Une affaire de cybercriminalité à caractère sexuel retient l’attention au Bénin. Vingt-quatre jeunes filles, avec l’appui de l’Institut national de la femme (INF), ont engagé des poursuites devant la Cour de répression des infractions économiques et du terrorisme (CRIET) contre un individu suspecté de sextorsion.
D’après les éléments du dossier, le mis en cause aurait eu recours à de fausses identités sur les réseaux sociaux pour entrer en contact avec ses victimes. Après avoir gagné leur confiance, il les aurait incitées à partager des contenus intimes, qu’il utilisait ensuite pour les faire chanter. Sous la menace de diffusion de ces images, les victimes auraient été contraintes de céder à ses exigences.
Ce procédé correspond à la sextorsion, une forme de cyberchantage basée sur l’exploitation de contenus à caractère sexuel. Ce phénomène touche particulièrement les jeunes utilisateurs des plateformes numériques, souvent plus exposés à ce type de manipulation.

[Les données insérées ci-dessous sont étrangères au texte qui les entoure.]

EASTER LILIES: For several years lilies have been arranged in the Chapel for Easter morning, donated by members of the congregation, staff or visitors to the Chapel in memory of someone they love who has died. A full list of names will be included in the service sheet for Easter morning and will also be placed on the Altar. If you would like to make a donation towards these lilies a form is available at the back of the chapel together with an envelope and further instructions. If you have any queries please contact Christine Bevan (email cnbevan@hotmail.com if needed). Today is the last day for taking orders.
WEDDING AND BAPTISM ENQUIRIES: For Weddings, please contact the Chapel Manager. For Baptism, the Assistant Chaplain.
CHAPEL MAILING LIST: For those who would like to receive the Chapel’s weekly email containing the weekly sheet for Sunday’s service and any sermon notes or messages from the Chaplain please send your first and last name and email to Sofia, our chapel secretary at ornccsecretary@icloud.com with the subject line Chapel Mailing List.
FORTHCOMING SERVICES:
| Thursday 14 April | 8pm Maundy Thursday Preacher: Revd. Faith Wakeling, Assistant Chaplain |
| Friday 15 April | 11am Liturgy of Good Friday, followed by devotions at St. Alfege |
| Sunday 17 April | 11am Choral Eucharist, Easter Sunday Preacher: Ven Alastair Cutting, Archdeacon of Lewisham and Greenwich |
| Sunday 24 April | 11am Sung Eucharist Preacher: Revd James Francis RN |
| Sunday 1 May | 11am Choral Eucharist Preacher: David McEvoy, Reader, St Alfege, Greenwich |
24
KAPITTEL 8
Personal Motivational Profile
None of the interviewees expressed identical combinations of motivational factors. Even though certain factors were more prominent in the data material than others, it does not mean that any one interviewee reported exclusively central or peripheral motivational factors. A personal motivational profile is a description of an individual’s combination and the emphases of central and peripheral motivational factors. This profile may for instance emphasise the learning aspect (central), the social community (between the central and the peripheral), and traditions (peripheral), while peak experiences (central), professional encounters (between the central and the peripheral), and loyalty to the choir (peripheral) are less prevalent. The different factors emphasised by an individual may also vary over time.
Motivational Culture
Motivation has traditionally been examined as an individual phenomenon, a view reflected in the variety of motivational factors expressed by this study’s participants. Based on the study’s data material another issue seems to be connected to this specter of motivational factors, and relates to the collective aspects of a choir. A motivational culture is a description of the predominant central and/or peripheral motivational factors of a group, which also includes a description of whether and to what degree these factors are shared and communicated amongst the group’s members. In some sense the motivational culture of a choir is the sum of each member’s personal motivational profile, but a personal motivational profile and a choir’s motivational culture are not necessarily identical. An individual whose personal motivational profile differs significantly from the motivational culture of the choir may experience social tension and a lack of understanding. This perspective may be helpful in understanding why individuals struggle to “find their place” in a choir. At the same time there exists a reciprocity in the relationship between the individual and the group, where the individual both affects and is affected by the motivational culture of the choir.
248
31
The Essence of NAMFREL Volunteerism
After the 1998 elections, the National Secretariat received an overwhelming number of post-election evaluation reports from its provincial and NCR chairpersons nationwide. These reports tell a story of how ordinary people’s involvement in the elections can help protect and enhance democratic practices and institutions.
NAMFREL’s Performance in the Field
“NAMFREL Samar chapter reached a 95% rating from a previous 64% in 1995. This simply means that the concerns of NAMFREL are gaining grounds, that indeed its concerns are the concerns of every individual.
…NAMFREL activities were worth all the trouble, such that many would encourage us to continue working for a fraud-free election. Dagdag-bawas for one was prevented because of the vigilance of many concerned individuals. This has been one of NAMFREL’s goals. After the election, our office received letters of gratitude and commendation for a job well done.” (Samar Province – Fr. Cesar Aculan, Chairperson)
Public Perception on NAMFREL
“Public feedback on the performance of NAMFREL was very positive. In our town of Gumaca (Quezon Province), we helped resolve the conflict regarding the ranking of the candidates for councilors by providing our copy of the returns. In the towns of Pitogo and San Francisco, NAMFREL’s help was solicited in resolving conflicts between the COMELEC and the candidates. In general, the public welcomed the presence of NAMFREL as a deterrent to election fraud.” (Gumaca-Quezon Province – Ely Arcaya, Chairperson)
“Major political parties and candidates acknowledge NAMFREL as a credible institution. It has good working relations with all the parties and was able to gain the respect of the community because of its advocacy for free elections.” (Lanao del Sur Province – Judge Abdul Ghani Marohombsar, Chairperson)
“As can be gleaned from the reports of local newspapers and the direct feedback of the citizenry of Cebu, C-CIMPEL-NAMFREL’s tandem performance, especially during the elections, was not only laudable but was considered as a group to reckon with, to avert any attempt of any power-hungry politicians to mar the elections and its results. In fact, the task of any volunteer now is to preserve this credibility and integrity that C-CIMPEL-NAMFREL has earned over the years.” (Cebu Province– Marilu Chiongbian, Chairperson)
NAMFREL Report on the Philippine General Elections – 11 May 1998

Face à la gravité des faits présumés, l’Institut national de la femme s’est constitué aux côtés des victimes afin de leur apporter un accompagnement judiciaire et de réaffirmer son engagement dans la lutte contre les violences numériques basées sur le genre.
Au cours de l’audience, les échanges ont porté aussi bien sur les méthodes du suspect que sur les conséquences psychologiques subies par les plaignantes. Le ministère public a souligné la répétition des faits et l’ampleur du préjudice, insistant sur la nécessité d’une réponse judiciaire ferme.
Compétente en matière d’infractions économiques et de criminalité complexe, la CRIET est également habilitée à connaître des faits liés aux abus commis à travers les technologies numériques.